EXERCISE BRIEF — Only the lines from the one containing "Vernietigende streling" through the end of the data belong in the answer; reproduce them exactly.

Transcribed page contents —
......
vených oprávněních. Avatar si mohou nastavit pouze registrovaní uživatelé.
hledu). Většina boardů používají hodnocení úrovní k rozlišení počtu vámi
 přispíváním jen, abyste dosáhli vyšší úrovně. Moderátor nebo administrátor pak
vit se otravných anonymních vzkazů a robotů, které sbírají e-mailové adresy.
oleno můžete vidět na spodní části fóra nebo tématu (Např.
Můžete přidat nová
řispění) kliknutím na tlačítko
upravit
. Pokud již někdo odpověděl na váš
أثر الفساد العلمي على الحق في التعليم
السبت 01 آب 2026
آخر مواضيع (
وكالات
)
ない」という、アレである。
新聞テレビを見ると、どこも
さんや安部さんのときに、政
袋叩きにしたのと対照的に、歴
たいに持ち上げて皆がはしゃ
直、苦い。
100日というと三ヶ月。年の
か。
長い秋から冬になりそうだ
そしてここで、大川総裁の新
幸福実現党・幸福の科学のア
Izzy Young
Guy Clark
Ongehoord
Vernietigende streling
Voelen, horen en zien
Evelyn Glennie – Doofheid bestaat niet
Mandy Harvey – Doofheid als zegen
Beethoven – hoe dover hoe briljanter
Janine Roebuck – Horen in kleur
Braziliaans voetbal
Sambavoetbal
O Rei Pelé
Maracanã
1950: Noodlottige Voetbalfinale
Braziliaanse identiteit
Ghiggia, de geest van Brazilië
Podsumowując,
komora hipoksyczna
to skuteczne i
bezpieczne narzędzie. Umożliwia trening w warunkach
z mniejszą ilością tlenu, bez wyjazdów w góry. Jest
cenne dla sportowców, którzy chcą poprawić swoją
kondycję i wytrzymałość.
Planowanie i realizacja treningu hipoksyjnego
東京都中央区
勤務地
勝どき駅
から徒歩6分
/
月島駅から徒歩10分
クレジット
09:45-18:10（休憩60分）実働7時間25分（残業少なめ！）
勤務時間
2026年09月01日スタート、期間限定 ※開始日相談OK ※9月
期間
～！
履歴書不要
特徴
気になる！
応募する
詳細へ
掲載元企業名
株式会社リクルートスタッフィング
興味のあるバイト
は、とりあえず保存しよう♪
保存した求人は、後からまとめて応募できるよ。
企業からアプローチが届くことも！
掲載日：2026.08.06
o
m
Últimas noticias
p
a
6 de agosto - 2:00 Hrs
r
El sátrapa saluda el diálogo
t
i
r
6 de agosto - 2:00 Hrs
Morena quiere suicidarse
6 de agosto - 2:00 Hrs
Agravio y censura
......
FINISHED EXERCISE —
Vernietigende streling
Voelen, horen en zien
Evelyn Glennie – Doofheid bestaat niet
Mandy Harvey – Doofheid als zegen
Beethoven – hoe dover hoe briljanter
Janine Roebuck – Horen in kleur
Braziliaans voetbal
Sambavoetbal
O Rei Pelé
Maracanã
1950: Noodlottige Voetbalfinale
Braziliaanse identiteit
Ghiggia, de geest van Brazilië
Podsumowując,
komora hipoksyczna
to skuteczne i
bezpieczne narzędzie. Umożliwia trening w warunkach
z mniejszą ilością tlenu, bez wyjazdów w góry. Jest
cenne dla sportowców, którzy chcą poprawić swoją
kondycję i wytrzymałość.
Planowanie i realizacja treningu hipoksyjnego
東京都中央区
勤務地
勝どき駅
から徒歩6分
/
月島駅から徒歩10分
クレジット
09:45-18:10（休憩60分）実働7時間25分（残業少なめ！）
勤務時間
2026年09月01日スタート、期間限定 ※開始日相談OK ※9月
期間
～！
履歴書不要
特徴
気になる！
応募する
詳細へ
掲載元企業名
株式会社リクルートスタッフィング
興味のあるバイト
は、とりあえず保存しよう♪
保存した求人は、後からまとめて応募できるよ。
企業からアプローチが届くことも！
掲載日：2026.08.06
o
m
Últimas noticias
p
a
6 de agosto - 2:00 Hrs
r
El sátrapa saluda el diálogo
t
i
r
6 de agosto - 2:00 Hrs
Morena quiere suicidarse
6 de agosto - 2:00 Hrs
Agravio y censura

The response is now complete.